> **WORK INSTRUCTION**
A stretch of the entries below is to be set down exactly, running from the line with "line: (938, 401) -> (421, 305), removed" through the line with "text: (1677, 703) -> (788, 500), 25.3 -> 15.8", both included, and no other line.

** SUPPLIED DATA follows **

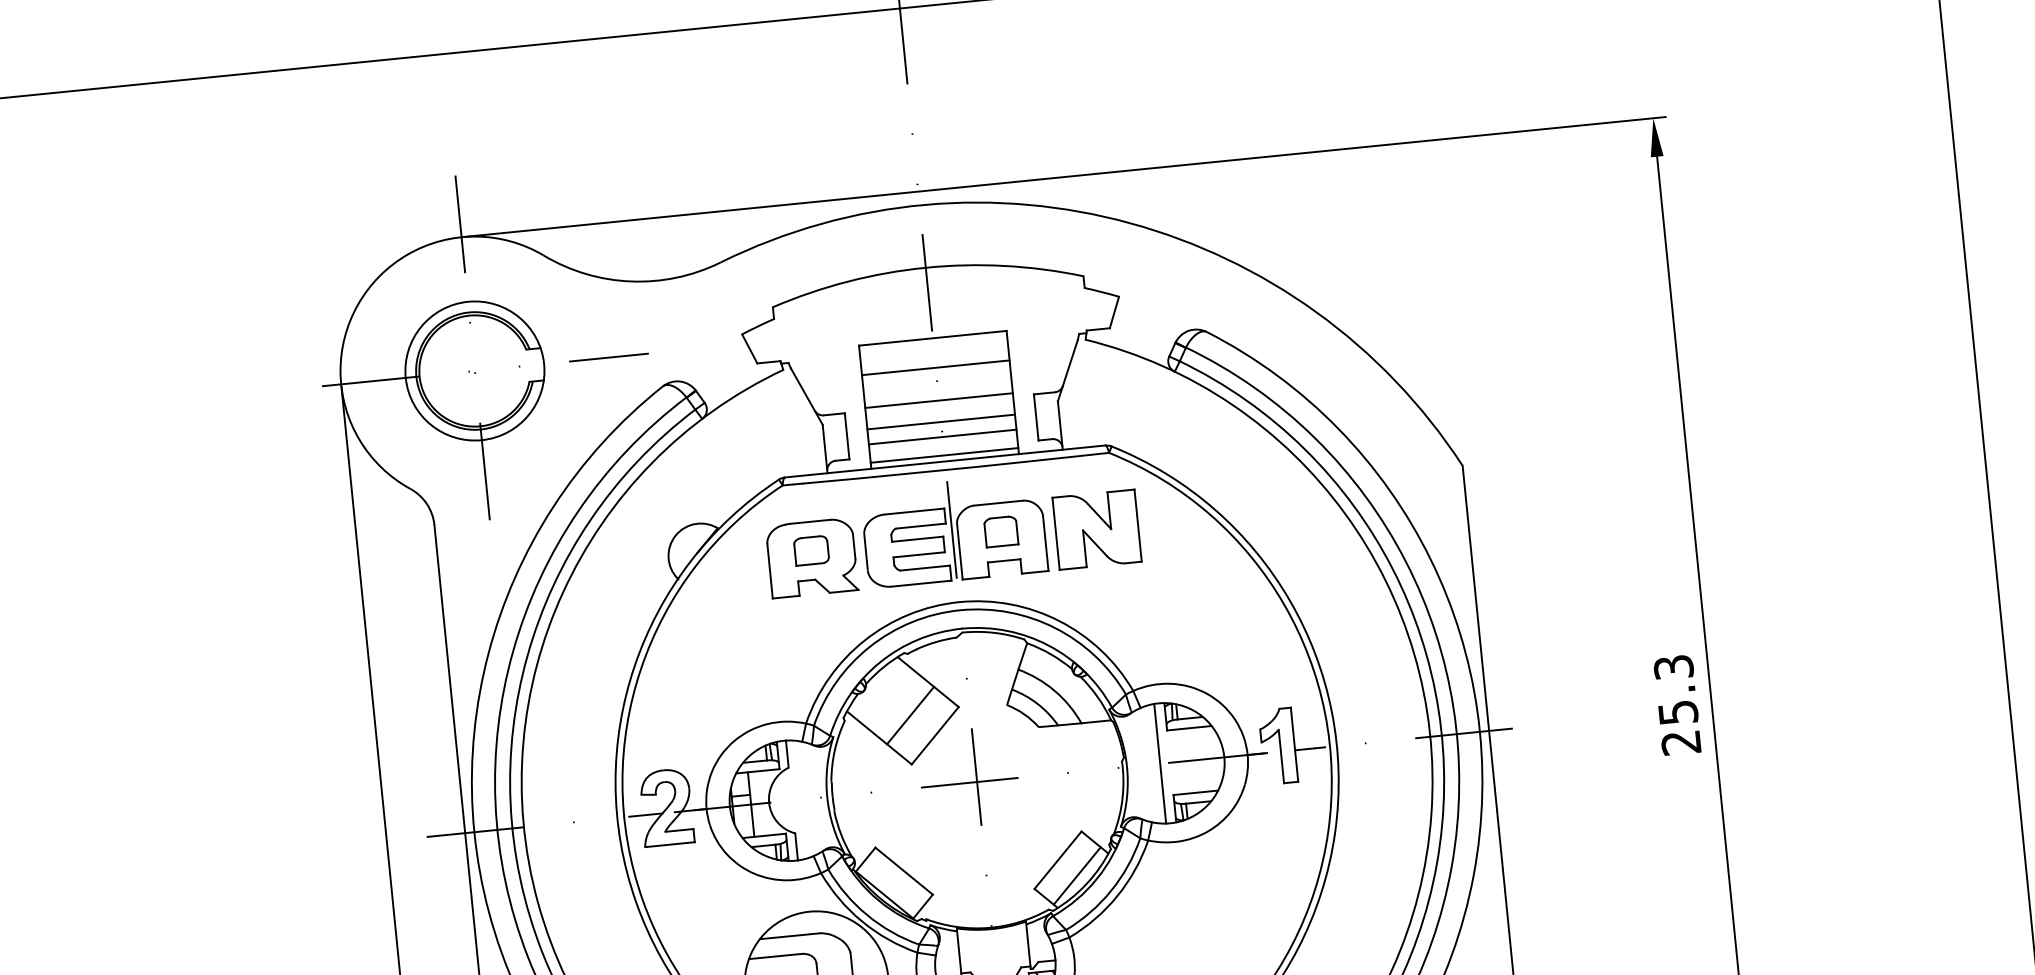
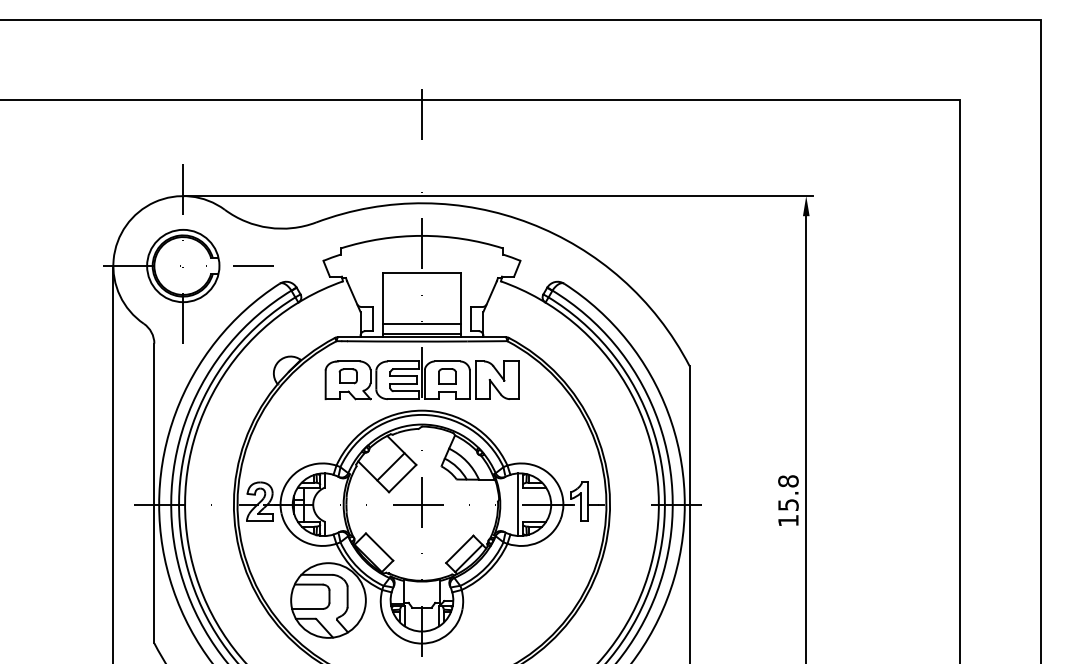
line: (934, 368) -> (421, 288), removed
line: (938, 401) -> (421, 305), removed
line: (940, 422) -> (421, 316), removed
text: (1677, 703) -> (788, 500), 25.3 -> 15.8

** End of SUPPLIED DATA **
** SUPPLIED DATA follows **

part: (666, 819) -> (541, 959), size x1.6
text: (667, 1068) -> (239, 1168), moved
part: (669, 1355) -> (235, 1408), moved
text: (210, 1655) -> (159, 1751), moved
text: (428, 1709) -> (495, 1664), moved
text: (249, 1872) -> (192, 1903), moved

** End of SUPPLIED DATA **

> **SOLVED EXERCISE**
line: (938, 401) -> (421, 305), removed
line: (940, 422) -> (421, 316), removed
text: (1677, 703) -> (788, 500), 25.3 -> 15.8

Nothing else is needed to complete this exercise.